## Action item
Report each line below that contains the word "have".

Saved entries
------------------------------------------------------------
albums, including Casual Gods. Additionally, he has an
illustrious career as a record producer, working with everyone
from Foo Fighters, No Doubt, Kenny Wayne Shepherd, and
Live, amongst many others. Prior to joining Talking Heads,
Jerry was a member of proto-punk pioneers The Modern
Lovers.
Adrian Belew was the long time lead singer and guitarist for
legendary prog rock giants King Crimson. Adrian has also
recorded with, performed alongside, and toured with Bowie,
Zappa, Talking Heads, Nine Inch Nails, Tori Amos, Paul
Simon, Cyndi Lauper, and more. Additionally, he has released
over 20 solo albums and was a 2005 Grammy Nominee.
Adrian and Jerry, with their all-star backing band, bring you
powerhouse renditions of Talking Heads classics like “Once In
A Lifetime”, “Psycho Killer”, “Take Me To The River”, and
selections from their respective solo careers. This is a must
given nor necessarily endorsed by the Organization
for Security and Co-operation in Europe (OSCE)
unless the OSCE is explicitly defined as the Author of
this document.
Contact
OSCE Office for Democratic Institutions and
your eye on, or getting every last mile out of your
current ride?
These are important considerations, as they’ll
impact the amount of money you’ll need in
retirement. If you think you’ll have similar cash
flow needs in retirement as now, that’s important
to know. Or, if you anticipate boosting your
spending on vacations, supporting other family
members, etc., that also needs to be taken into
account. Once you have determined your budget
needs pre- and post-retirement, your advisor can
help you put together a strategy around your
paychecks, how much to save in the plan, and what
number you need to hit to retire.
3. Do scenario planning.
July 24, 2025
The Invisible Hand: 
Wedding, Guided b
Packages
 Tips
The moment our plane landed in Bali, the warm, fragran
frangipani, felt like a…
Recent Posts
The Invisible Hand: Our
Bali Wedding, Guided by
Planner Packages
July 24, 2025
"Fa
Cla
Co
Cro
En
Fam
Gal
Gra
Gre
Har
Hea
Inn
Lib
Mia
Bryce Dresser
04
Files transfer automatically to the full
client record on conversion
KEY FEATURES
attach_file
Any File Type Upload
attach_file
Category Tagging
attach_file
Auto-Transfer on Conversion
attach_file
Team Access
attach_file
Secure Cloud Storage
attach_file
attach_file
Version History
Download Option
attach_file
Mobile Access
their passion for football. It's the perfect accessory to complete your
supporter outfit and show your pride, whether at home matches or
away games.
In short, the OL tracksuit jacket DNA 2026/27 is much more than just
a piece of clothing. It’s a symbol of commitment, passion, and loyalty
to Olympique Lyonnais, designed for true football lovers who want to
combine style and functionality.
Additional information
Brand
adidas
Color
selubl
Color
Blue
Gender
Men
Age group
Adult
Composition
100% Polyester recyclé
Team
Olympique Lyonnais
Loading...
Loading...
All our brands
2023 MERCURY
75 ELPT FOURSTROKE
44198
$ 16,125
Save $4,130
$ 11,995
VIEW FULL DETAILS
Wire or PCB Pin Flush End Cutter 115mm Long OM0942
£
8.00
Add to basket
------------------------------------------------------------
## Result of the exercise
retirement. If you think you’ll have similar cash
account. Once you have determined your budget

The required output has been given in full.